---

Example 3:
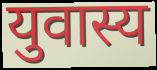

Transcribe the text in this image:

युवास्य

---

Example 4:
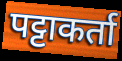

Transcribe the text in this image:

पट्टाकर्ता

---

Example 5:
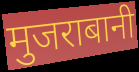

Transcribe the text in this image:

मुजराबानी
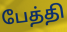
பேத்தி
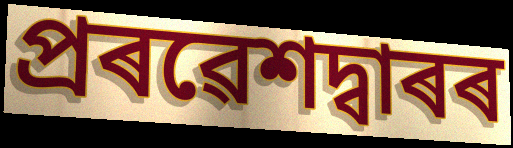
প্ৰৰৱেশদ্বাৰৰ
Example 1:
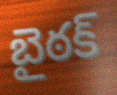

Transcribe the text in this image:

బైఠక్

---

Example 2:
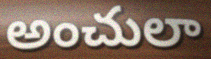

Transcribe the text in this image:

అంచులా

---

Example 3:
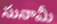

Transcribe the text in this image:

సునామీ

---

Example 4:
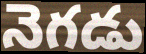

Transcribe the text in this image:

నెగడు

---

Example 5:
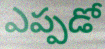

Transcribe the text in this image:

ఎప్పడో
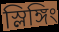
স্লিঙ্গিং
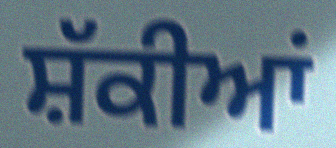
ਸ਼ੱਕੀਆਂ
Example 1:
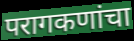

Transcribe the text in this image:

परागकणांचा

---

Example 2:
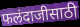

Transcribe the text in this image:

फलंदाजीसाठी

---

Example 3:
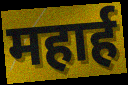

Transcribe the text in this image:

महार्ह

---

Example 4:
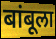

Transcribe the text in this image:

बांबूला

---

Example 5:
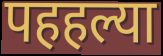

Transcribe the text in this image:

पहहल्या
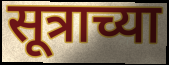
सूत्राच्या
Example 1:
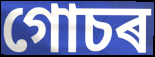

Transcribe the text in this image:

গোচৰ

----

▶ **WORK TASK**
Extract the full listing above verbatim; pictures are to be left out of the copy.

▶ **ANSWER TO THIS EXERCISE**
---

Example 3:

Transcribe the text in this image:

युवास्य

---

Example 4:

Transcribe the text in this image:

पट्टाकर्ता

---

Example 5:

Transcribe the text in this image:

मुजराबानी
பேத்தி
প্ৰৰৱেশদ্বাৰৰ
Example 1:

Transcribe the text in this image:

బైఠక్

---

Example 2:

Transcribe the text in this image:

అంచులా

---

Example 3:

Transcribe the text in this image:

సునామీ

---

Example 4:

Transcribe the text in this image:

నెగడు

---

Example 5:

Transcribe the text in this image:

ఎప్పడో
স্লিঙ্গিং
ਸ਼ੱਕੀਆਂ
Example 1:

Transcribe the text in this image:

परागकणांचा

---

Example 2:

Transcribe the text in this image:

फलंदाजीसाठी

---

Example 3:

Transcribe the text in this image:

महार्ह

---

Example 4:

Transcribe the text in this image:

बांबूला

---

Example 5:

Transcribe the text in this image:

पहहल्या
सूत्राच्या
Example 1:

Transcribe the text in this image:

গোচৰ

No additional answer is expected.